Avant cette annonce fracassante, François Fillon s'est entretenu avec Alain Juppé et Nicolas Sarkozy. Comme le rapporte Ruth Elkrief sur BFMTV, ce dernier lui a conseillé de changer de stratégie, d'associer davantage le parti dans sa campagne. Preuve de ce manque de communication et de partage, les proches du candidat n'ont pas été prévenus de l'annulation de sa visite au Salon de l'agriculture mercredi matin.

Lors de son intervention au QG, c'est en présence des ténors de Les Républicains qu'il est monté à la tribune à la mi-journée. Il pourrait donc commencer à appliquer ces conseils, et modifier également son équipe de campagne. D'autant que sa décision n'est pas forcément du goût de tous, au sein de son organigramme: Bruno Le Maire a annoncé en début d'après-midi qu'il démissionnait de ses fonctions de représentant pour les affaires européennes et internationales. Au nom du "respect de la parole donnée", a-t-il précisé. Une référence au fait que François Fillon avait promis de se retirer s'il était mis en examen.

Les limites d'une campagne à huis clos

Jusque-là, François Fillon a essayé d'être plus présent sur le terrain. Son équipe a tenté de modeler au millimètre près une campagne sur mesure, qui lui permette de poursuivre sa course tout en le protégeant des contestations bruyantes. Ce qui donne "l'impression d'une demi-campagne", selon l'expression de Camille Langlade, journaliste politique à BFMTV.

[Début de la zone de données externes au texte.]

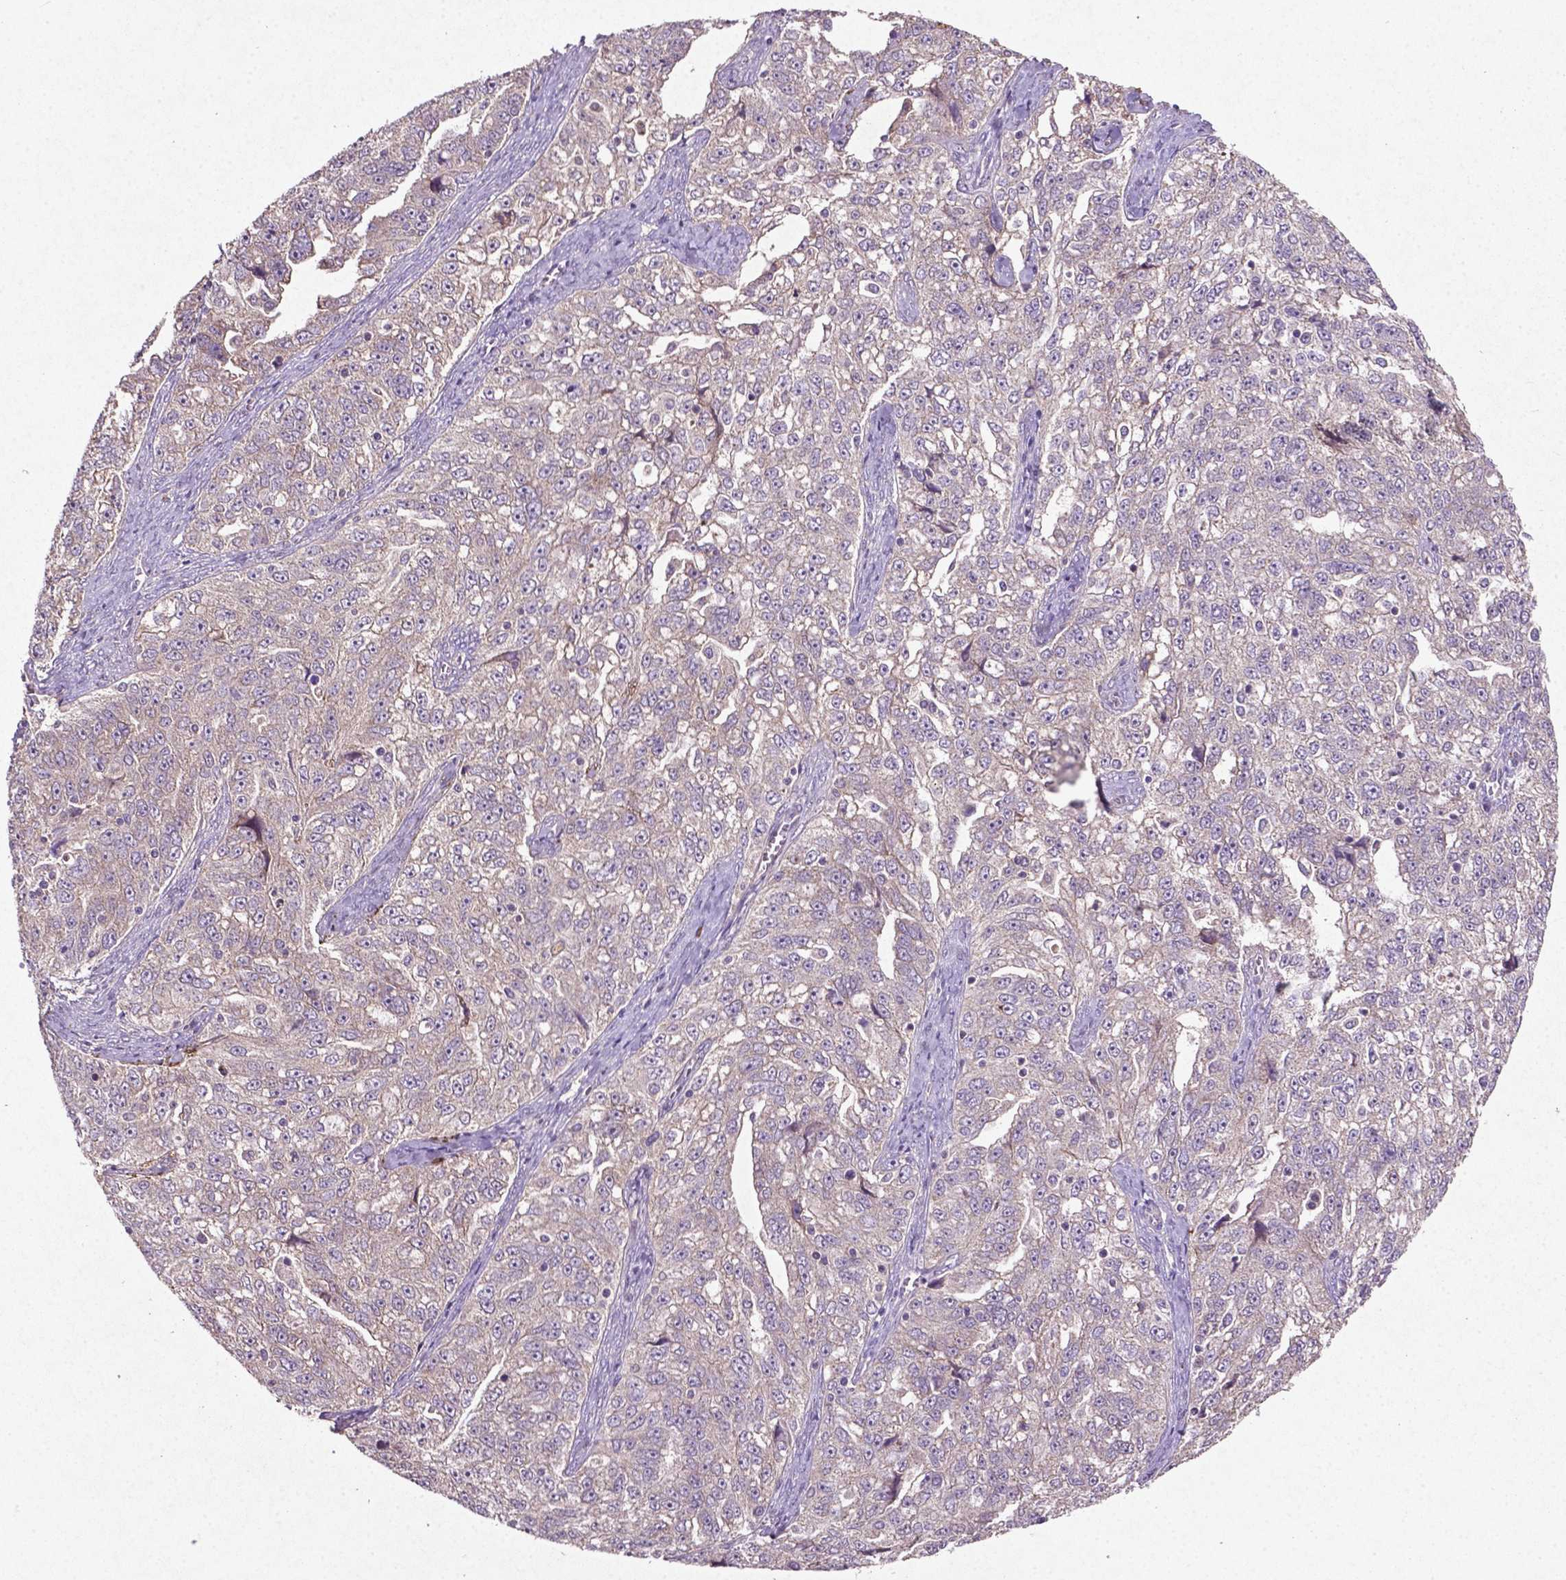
{"staining": {"intensity": "weak", "quantity": "<25%", "location": "cytoplasmic/membranous"}, "tissue": "ovarian cancer", "cell_type": "Tumor cells", "image_type": "cancer", "snomed": [{"axis": "morphology", "description": "Cystadenocarcinoma, serous, NOS"}, {"axis": "topography", "description": "Ovary"}], "caption": "Immunohistochemical staining of ovarian serous cystadenocarcinoma displays no significant staining in tumor cells. The staining was performed using DAB to visualize the protein expression in brown, while the nuclei were stained in blue with hematoxylin (Magnification: 20x).", "gene": "MTOR", "patient": {"sex": "female", "age": 51}}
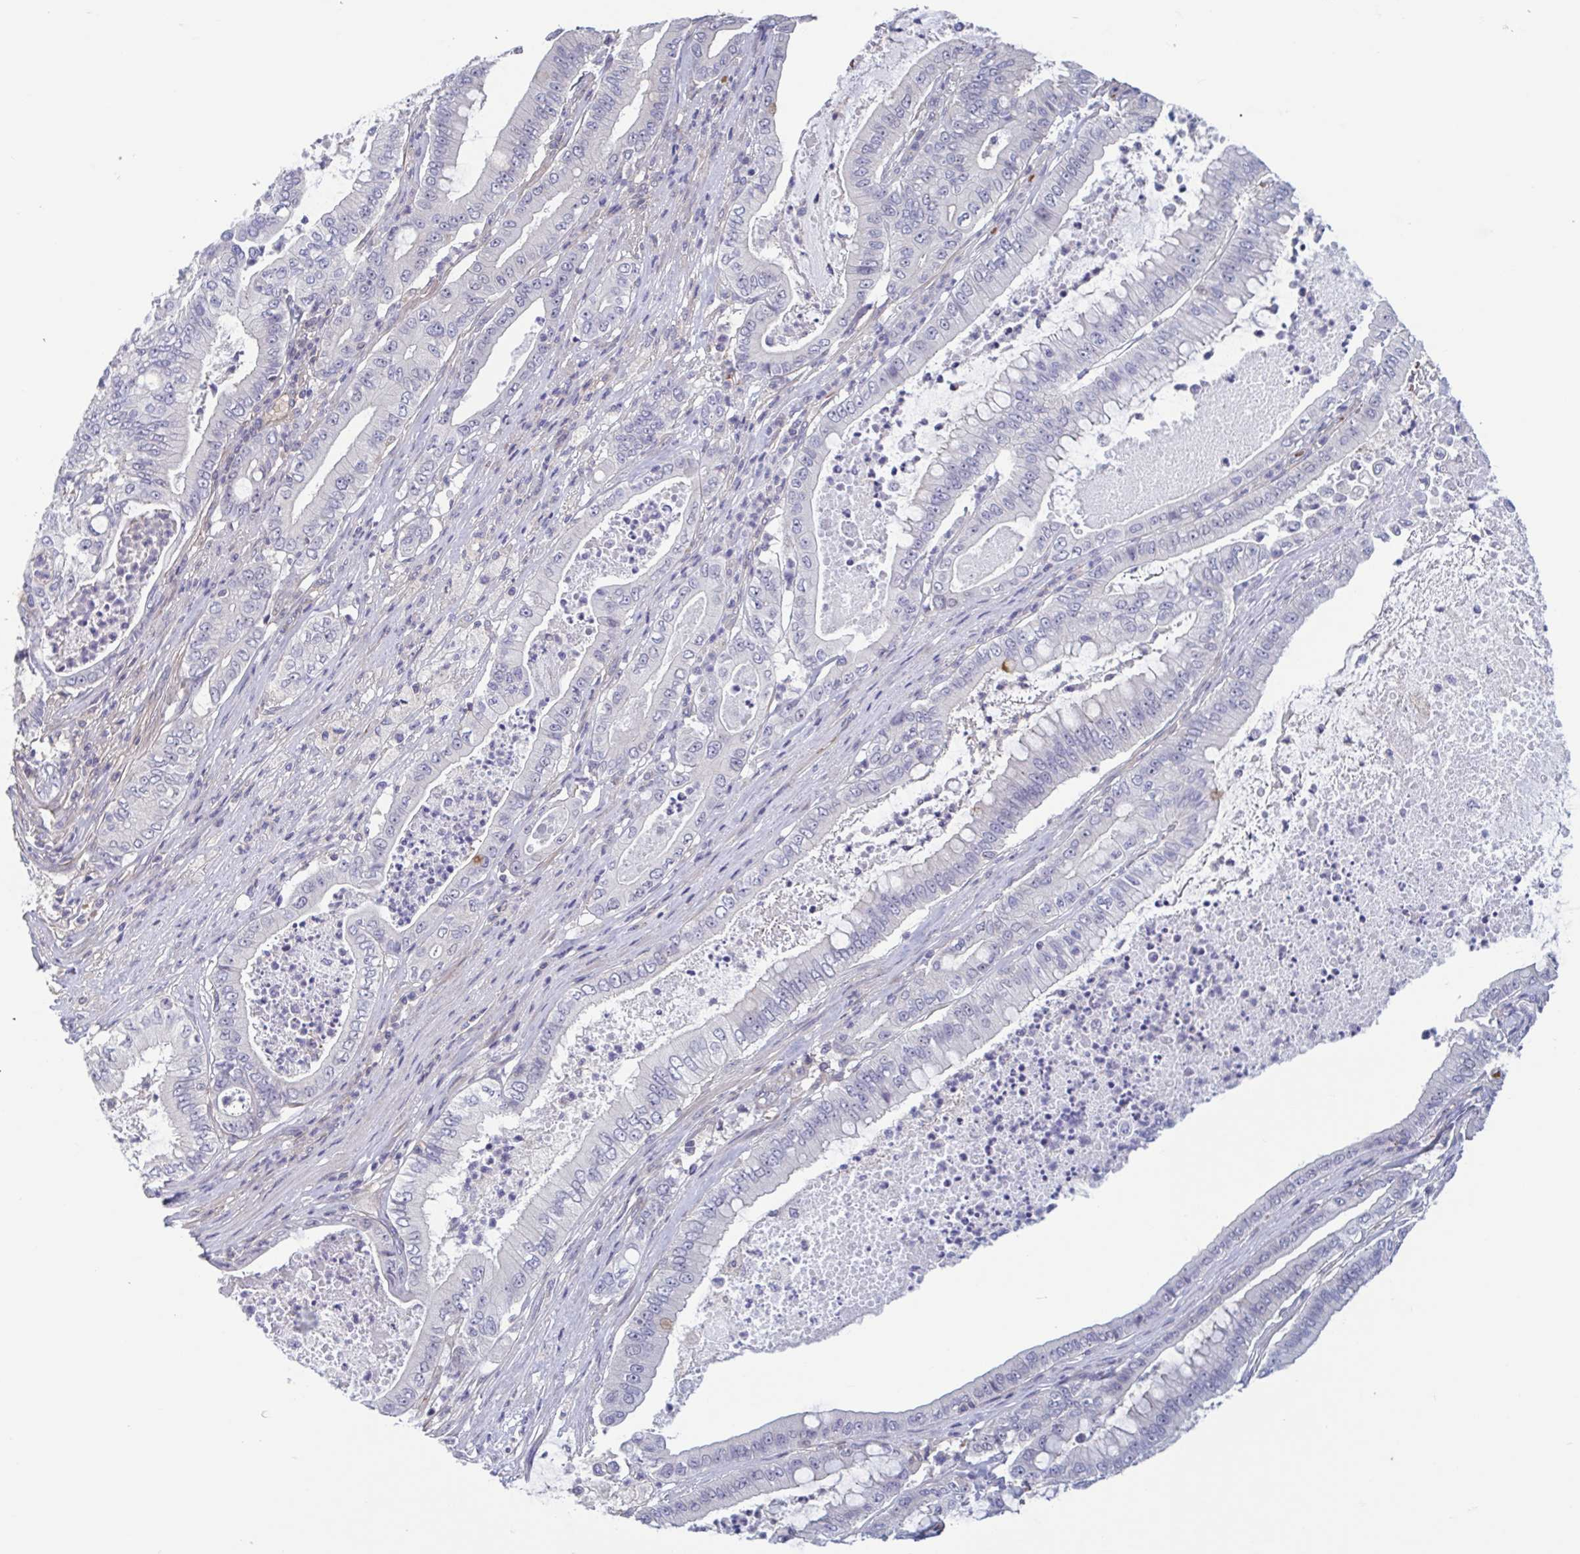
{"staining": {"intensity": "negative", "quantity": "none", "location": "none"}, "tissue": "pancreatic cancer", "cell_type": "Tumor cells", "image_type": "cancer", "snomed": [{"axis": "morphology", "description": "Adenocarcinoma, NOS"}, {"axis": "topography", "description": "Pancreas"}], "caption": "The immunohistochemistry (IHC) histopathology image has no significant staining in tumor cells of pancreatic cancer tissue.", "gene": "LRRC38", "patient": {"sex": "male", "age": 71}}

"C'est une quasi campagne à huis clos, quand il se déplace c'est très encadré", analyse-t-elle, "autour de tables rondes et de rencontres avec des élus locaux". Ses déplacements sont, en nombre, très réduits par rapport à ceux d'un Benoît Hamon, d'un Emmanuel Macron ou même d'un François Hollande qui, lui, n'est pourtant pas en campagne. François Fillon est devenu un "candidat bunkérisé".

"Il ne parle quasiment plus aux journalistes, poursuit Camille Langlade, cela fait trois semaines qu'il n'a pas répondu à une interview télé ou radio. Cela permet d'éviter les questions auxquelles il ne veut pas répondre." Lors de son déplacement à Meaux lundi pour retrouver Jean-François Copé, c'était d'ailleurs la première fois depuis longtemps que François Fillon répondait à des journalistes sur une question ne portant pas explicitement sur le déplacement.

Le candidat LR avait alors qualifié la campagne de "quasi-guerre civile", ciblant "l'extrême gauche" et demandant au gouvernement d'assurer sa sécurité.